A ideia de deixar a casa bem fria para economizar na conta de energia, como manter o termostato em 19°C, é um mito que caiu por terra. Especialistas em climatização agora avisam: essa prática antiga pode trazer problemas sérios para a saúde de quem mora no local e até estragar a estrutura da sua casa. Por isso, a recomendação mudou para um aquecimento mais inteligente, que pensa no conforto de verdade e na eficiência térmica.
Ao contrário do que muitos pensam, casas que ficam muito geladas exigem um esforço muito maior do sistema de aquecimento para esquentar as paredes e os móveis de novo. Isso significa que qualquer economia imaginada na conta de luz acaba sendo anulada, ou pior, pode até gastar mais.
Por que o frio faz mal para a casa e a saúde?
Um dos maiores problemas de manter a temperatura baixa é o aumento da umidade no ar. O ar frio tem dificuldade em segurar o vapor de água. Quando ele entra em contato com superfícies mais frias, como paredes e janelas, essa água vira condensação na hora. Esse ambiente úmido é perfeito para o mofo aparecer e se espalhar.
O mofo não é só feio; ele causa danos caros ao imóvel, como manchas e deterioração de materiais. Mais importante ainda, o mofo libera esporos que afetam o sistema respiratório da família, podendo causar ou agravar alergias, asma e outros problemas de saúde. Além disso, o conforto de cada pessoa é único e muda com a idade e a saúde; um ambiente muito frio pode ser desconfortável e prejudicial para alguns moradores.
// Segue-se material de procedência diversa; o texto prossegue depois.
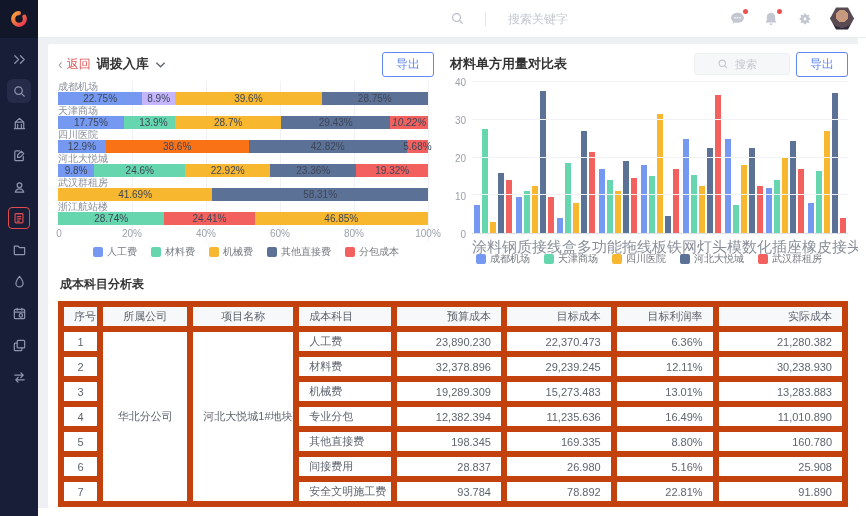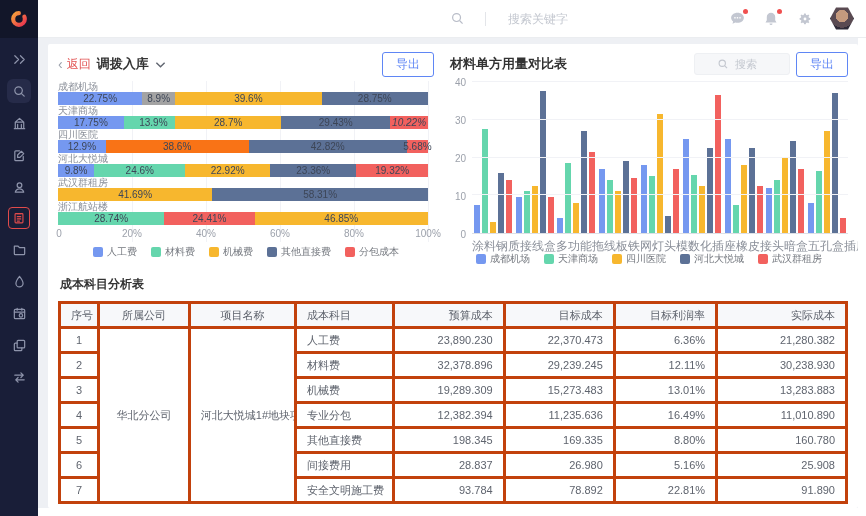"8.9%" div.sseg { background: #a3a3a3 -> #c4b5fd }
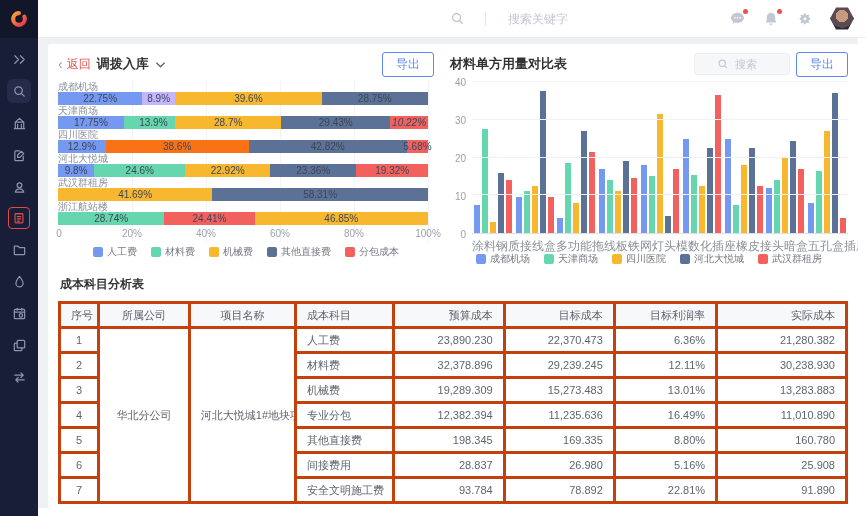"涂料" .glabels span { font-size: 12px -> 15px }
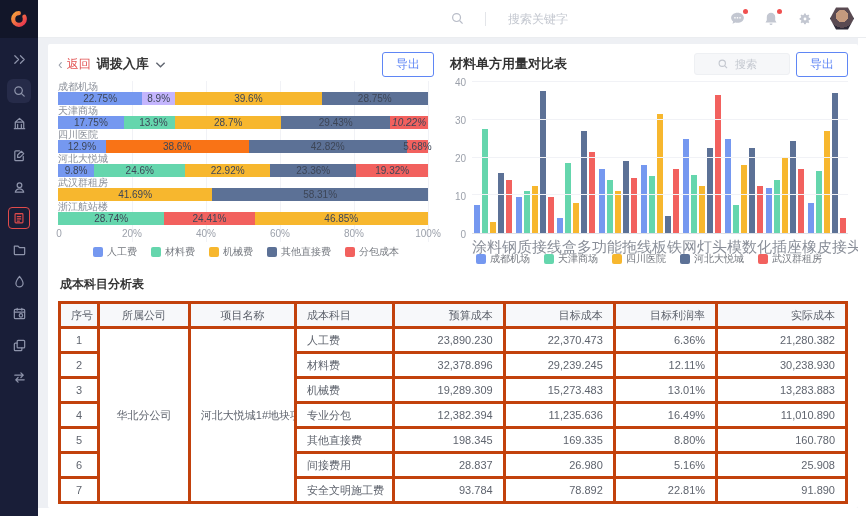"序号" .cost th, .cost td { border: 3px solid #c2410c -> 6px solid #c2410c }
Manter a temperatura baixa demais aumenta a umidade relativa do ar, criando um cenário ideal para a proliferação de fungos nocivos que afetam a saúde da família e danificam a estrutura da casa. – Especialistas em climatização.
A crise de energia fez muita gente acreditar que era preciso sofrer no frio para poupar dinheiro. Mas, a verdade é que as baixas temperaturas aumentaram a condensação e o mofo em muitas casas, mostrando que a economia pode sair bem cara depois.
A nova abordagem: Aquecimento inteligente e por zonas
A dica agora é apostar no aquecimento por zonas. Isso significa que cada cômodo pode ter a temperatura ideal para o seu uso. Por exemplo, salas de estar e banheiros, que são usados com mais frequência e precisam de mais calor, podem ficar mais quentinhos. Já quartos e corredores podem ter temperaturas um pouco menores sem atrapalhar o bem-estar ou a saúde.
Outra recomendação importante é manter uma temperatura base constante na casa, em vez de desligar o aquecimento completamente. Assim, evita-se um “choque térmico” na estrutura do imóvel. Paredes que esfriam demais durante a noite ou quando a casa está vazia são mais propensas a acumular umidade, o que, como vimos, leva ao mofo.
Elevar a temperatura para 20°C ou 21°C ajuda a secar o ar e protege a integridade da sua casa. Essa pequena mudança já faz uma grande diferença na prevenção de mofo e problemas respiratórios.
Comparativo de Configurações de Temperatura
| Configuração | Risco de Mofo | Eficiência Real |
|---|---|---|
| Fixo em 19°C | Alto (condensação) | Baixa (reaquecimento lento) |
| Variável (por zonas) | Baixo | Alta (uso inteligente) |
| Constante 21°C | Nulo | Moderada (conforto total) |
Tecnologia e isolamento são seus aliados
Hoje em dia, a tecnologia de automação residencial pode ser uma grande ajuda. Válvulas termostáticas inteligentes, por exemplo, aprendem a rotina da casa e ajustam o calor de acordo com a presença de pessoas. Assim, a energia é gasta apenas onde e quando realmente é preciso, otimizando o consumo.
Mas, a estratégia mais eficaz para economizar dinheiro sem abrir mão do conforto térmico é investir em isolamento de qualidade. Ter janelas duplas e uma vedação correta ajuda a reter o calor gerado dentro de casa. Essa é a forma mais definitiva de garantir um ambiente agradável, proteger sua saúde e seu imóvel, e ainda ver a conta de luz mais baixa.